The first style sets the font size, font family, and line height for the blockquote tag. The second style uses a special CSS selector -- :before -- added in IE8 (and available in Firefox, Safari, and Opera). It lets you specify a style for what goes before any content in the blockquote. In other words, it lets you put content (like the quote mark graphic) before anything else in the tag.

The "content: url(openq.png)" part of that style uses the CSS content property. The property can accept text -- for example, content: "CHAPTER: " -- or, in this case, a URL or path to a graphics file. If that graphic was in a folder named images, then the property would look like this: content: url(images/openq.png). Notice that while you don’t have to put quote marks around the url, you can, so content: url("images/openq.png") also works.

The margin property in the second style merely adds a little room to the right of the image, so that the text following doesn’t bump into it.

The third style is basically the same, except that it uses the :after selector -- in other words it inserts another graphic after all of the text in the quote.

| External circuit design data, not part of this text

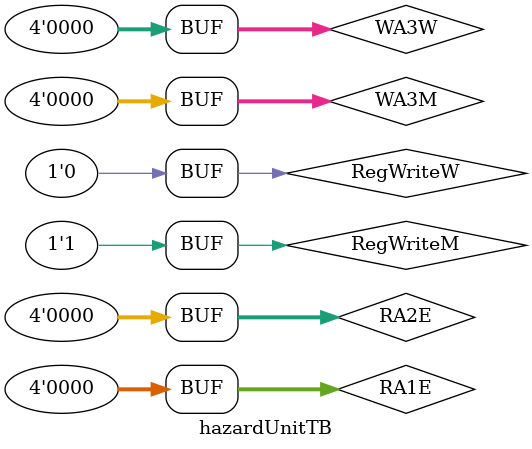
<source format=sv>
`timescale 1ns / 1ps
module hazardUnitTB();

    logic [3:0] RA1E;
    logic [3:0] RA2E;
    logic [3:0] WA3M;
    logic [3:0] WA3W;
    logic RegWriteM;
    logic RegWriteW;
    logic [1:0] ForwardAE;
    logic [1:0] ForwardBE;
    logic [3:0] RA1D;
    logic [3:0] RA2D;
    logic [3:0] WA3E;
    logic MemtoRegE;
    logic StallF;
    logic StallD;
    logic FlushE;
	 


	hazard_unit  hazardunit(RA1E,RA2E,WA3M,WA3W,RegWriteM,RegWriteW,
    ForwardAE,ForwardBE,RA1D,RA2D,WA3E,MemtoRegE,StallF,StallD,FlushE);
	 
	initial begin 

    //Fordwarding SrcA
	 
    //Case 1 
    RA1E = 4'b0;
    RA2E = 4'b0;
    WA3M = 4'b0;
    WA3W = 4'b0;
    RegWriteM = 1;
    RegWriteM = 0;
    #5; 

    if(ForwardAE == 2'b10) begin
            $display("Fordward succeeded");
            
    end 
    else begin 
            $display("Fordward failed");
            
    end

    //Case 2
    RA1E = 4'b01;
    RA2E = 4'b0;
    WA3M = 4'b0;
    WA3W = 4'b0;
    RegWriteM = 0;
    RegWriteW = 1;
    #5; 

    if(ForwardAE == 2'b01) begin
            $display("Fordward succeeded");
            
    end 
    else begin 
            $display("Fordward failed");
            
    end

    //Case 3 
    RA1E = 4'b0;
    RA2E = 4'b0;
    WA3M = 4'b0;
    WA3W = 4'b0;
    RegWriteM = 1;
    RegWriteW = 0;
    #5; 

    if(ForwardAE == 2'b00) begin
            $display("Fordward succeeded");
           
    end 
    else begin 
            $display("Test Failed");
            
    end

    //Forwarding SrcB

    RA1E = 4'b0;
    RA2E = 4'b0;
    WA3M = 4'b0;
    WA3W = 4'b0;
    RegWriteM = 1;
    RegWriteW = 0;
    #5; 

     if(ForwardBE == 2'b10) begin
            $display("Fordward succeeded");
            
    end 
    else begin 
            $display("Fordward failed");
            
    end

    RA1E = 4'b0;
    RA2E = 4'b1;
    WA3M = 4'b1;
    WA3W = 4'b0;
    RegWriteM = 1;
    #5; 

    if(ForwardBE == 2'b01) begin
            $display("Fordward succeeded");
           
    end 
    else begin 
            $display("Fordward failed");
            
    end

    RA1E = 4'b0;
    RA2E = 4'b0;
    WA3M = 4'b0;
    WA3W = 4'b0;
    RegWriteM = 1;
    #5; 

    if(ForwardBE == 2'b00) begin
            $display("Fordward succeeded");
    end 
    else begin 
            $display("Test Failed");
    end

    
    end 

endmodule 
</source>
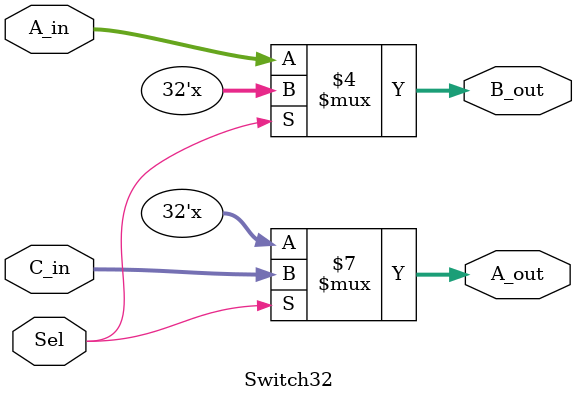
<source format=v>
`timescale 1ns / 1ps

module Switch32(
input [31:0] A_in,
output reg [31:0] A_out,
output reg [31:0] B_out,
input [31:0] C_in,
input Sel
    );
	 
localparam Switch_delay= 0.5; //500 ps	 

//
//Write your code below
//
always @ (A_in or C_in or Sel)
begin
	if(Sel == 1'b0)
	begin
		#Switch_delay;
		B_out = A_in; 
		end
	else
	begin
		#Switch_delay;
		A_out = C_in;
		end
end
    
endmodule

</source>
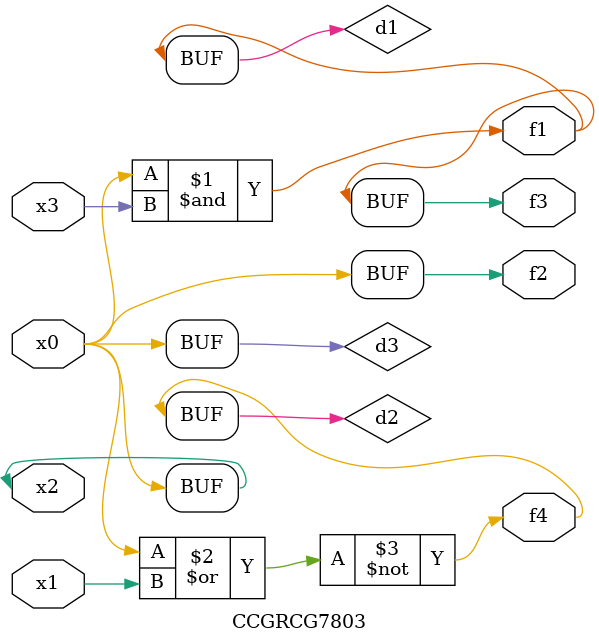
<source format=v>
module CCGRCG7803(
	input x0, x1, x2, x3,
	output f1, f2, f3, f4
);

	wire d1, d2, d3;

	and (d1, x2, x3);
	nor (d2, x0, x1);
	buf (d3, x0, x2);
	assign f1 = d1;
	assign f2 = d3;
	assign f3 = d1;
	assign f4 = d2;
endmodule

</source>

Figure 3. Using CSS you can insert graphics at the beginning and end of an element. Looks great in Internet Explorer 8 (top), and Firefox (bottom). Users of IE7 and IE6 won’t see those quote marks. Click on this image to see a larger version.

While support for new CSS properties is handy, the most important contribution of Internet Explorer 8 is its support for CSS 2.1, and most notably that it fixes the problems in earlier versions of IE. Eventually this will make Web design a lot easier, since the latest versions of all current browsers are finally displaying pages similarly, if not identically. Now, if we could just get rid of IE6 and 7.